• [EXERCISE REQUIREMENTS]: Below are the records; return every line from the one that contains "Товары для настольного тенниса" to the last, exactly, skipping the pictures.

START DATA PROVIDED

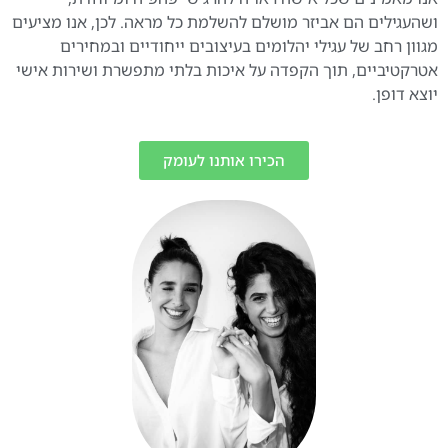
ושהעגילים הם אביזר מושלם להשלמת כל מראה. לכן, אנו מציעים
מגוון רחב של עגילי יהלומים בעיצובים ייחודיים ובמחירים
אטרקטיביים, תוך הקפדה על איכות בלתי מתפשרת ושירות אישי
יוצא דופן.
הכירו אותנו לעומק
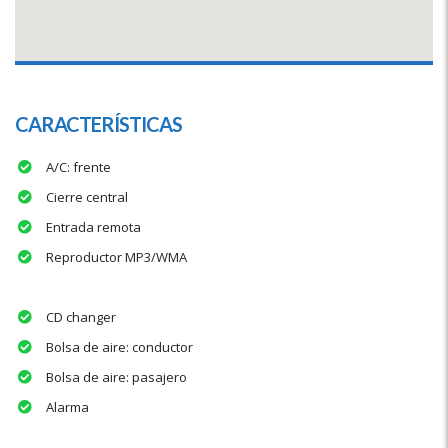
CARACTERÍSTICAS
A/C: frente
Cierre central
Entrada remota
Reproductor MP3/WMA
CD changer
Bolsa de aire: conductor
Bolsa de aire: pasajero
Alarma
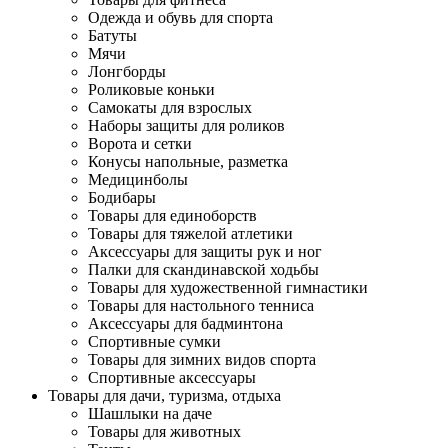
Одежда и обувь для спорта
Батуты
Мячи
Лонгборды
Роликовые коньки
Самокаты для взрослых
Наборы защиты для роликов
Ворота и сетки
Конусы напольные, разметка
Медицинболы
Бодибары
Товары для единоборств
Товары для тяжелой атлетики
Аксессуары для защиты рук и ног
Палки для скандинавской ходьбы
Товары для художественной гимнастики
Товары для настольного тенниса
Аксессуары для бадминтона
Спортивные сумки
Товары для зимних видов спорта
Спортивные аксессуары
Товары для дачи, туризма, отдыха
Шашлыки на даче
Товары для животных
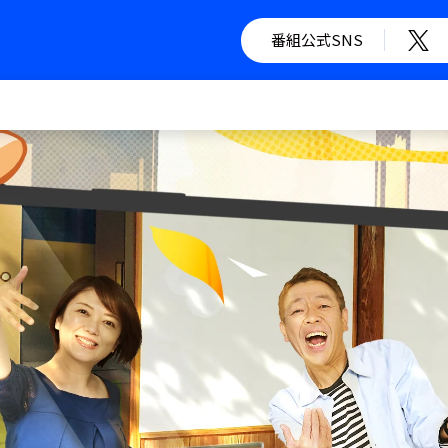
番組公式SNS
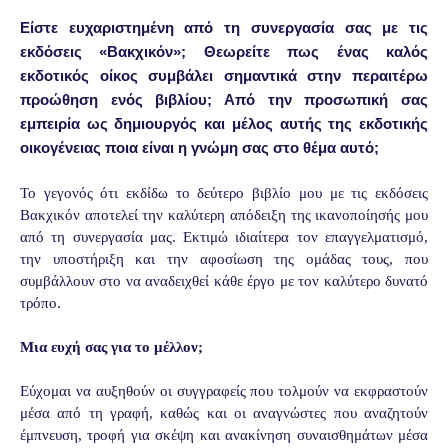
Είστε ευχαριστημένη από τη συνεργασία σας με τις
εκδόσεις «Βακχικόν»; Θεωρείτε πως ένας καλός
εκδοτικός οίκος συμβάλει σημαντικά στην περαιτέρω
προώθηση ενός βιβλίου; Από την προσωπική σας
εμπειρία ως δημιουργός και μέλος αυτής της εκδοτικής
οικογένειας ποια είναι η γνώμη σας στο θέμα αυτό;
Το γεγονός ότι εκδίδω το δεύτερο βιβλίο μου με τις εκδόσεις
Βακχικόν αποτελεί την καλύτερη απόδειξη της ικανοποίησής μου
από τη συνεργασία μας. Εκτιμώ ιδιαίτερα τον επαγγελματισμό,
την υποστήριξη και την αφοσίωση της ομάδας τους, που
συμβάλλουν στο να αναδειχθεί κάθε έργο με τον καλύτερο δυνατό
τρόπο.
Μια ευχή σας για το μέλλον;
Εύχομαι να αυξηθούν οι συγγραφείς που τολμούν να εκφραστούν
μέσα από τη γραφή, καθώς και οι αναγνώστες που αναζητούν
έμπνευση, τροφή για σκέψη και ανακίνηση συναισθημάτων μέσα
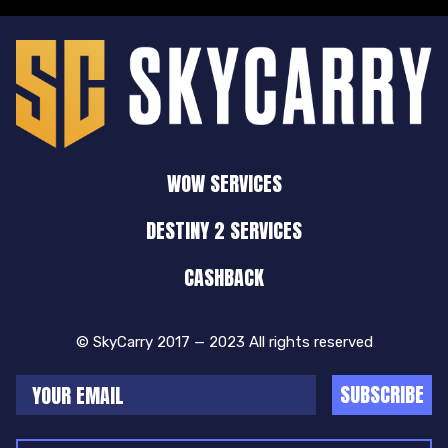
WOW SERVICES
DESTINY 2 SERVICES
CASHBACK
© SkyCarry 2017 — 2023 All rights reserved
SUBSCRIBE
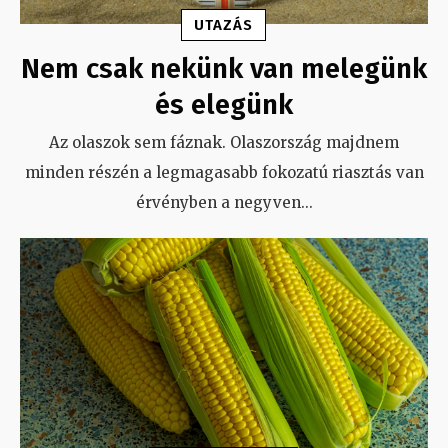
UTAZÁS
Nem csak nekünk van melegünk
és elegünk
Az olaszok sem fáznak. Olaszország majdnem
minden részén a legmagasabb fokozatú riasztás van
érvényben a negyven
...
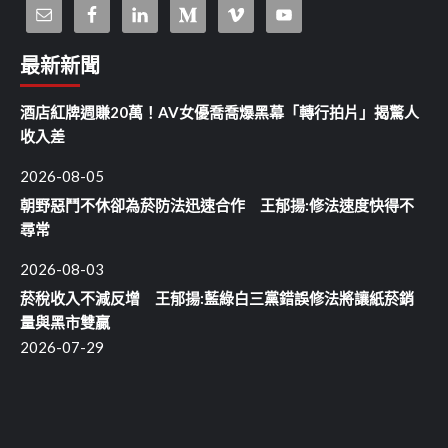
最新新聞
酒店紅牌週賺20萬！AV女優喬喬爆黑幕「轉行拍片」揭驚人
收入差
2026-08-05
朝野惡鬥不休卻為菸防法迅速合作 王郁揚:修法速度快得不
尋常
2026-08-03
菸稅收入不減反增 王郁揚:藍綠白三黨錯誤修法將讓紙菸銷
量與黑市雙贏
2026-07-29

END DATA PROVIDED

• [ANSWER BOX]:
Товары для настольного тенниса
Аксессуары для бадминтона
Спортивные сумки
Товары для зимних видов спорта
Спортивные аксессуары
Товары для дачи, туризма, отдыха
Шашлыки на даче
Товары для животных
番組公式SNS
Είστε ευχαριστημένη από τη συνεργασία σας με τις
εκδόσεις «Βακχικόν»; Θεωρείτε πως ένας καλός
εκδοτικός οίκος συμβάλει σημαντικά στην περαιτέρω
προώθηση ενός βιβλίου; Από την προσωπική σας
εμπειρία ως δημιουργός και μέλος αυτής της εκδοτικής
οικογένειας ποια είναι η γνώμη σας στο θέμα αυτό;
Το γεγονός ότι εκδίδω το δεύτερο βιβλίο μου με τις εκδόσεις
Βακχικόν αποτελεί την καλύτερη απόδειξη της ικανοποίησής μου
από τη συνεργασία μας. Εκτιμώ ιδιαίτερα τον επαγγελματισμό,
την υποστήριξη και την αφοσίωση της ομάδας τους, που
συμβάλλουν στο να αναδειχθεί κάθε έργο με τον καλύτερο δυνατό
τρόπο.
Μια ευχή σας για το μέλλον;
Εύχομαι να αυξηθούν οι συγγραφείς που τολμούν να εκφραστούν
μέσα από τη γραφή, καθώς και οι αναγνώστες που αναζητούν
έμπνευση, τροφή για σκέψη και ανακίνηση συναισθημάτων μέσα
WOW SERVICES
DESTINY 2 SERVICES
CASHBACK
© SkyCarry 2017 — 2023 All rights reserved
SUBSCRIBE
UTAZÁS
Nem csak nekünk van melegünk
és elegünk
Az olaszok sem fáznak. Olaszország majdnem
minden részén a legmagasabb fokozatú riasztás van
érvényben a negyven
...
最新新聞
酒店紅牌週賺20萬！AV女優喬喬爆黑幕「轉行拍片」揭驚人
收入差
2026-08-05
朝野惡鬥不休卻為菸防法迅速合作 王郁揚:修法速度快得不
尋常
2026-08-03
菸稅收入不減反增 王郁揚:藍綠白三黨錯誤修法將讓紙菸銷
量與黑市雙贏
2026-07-29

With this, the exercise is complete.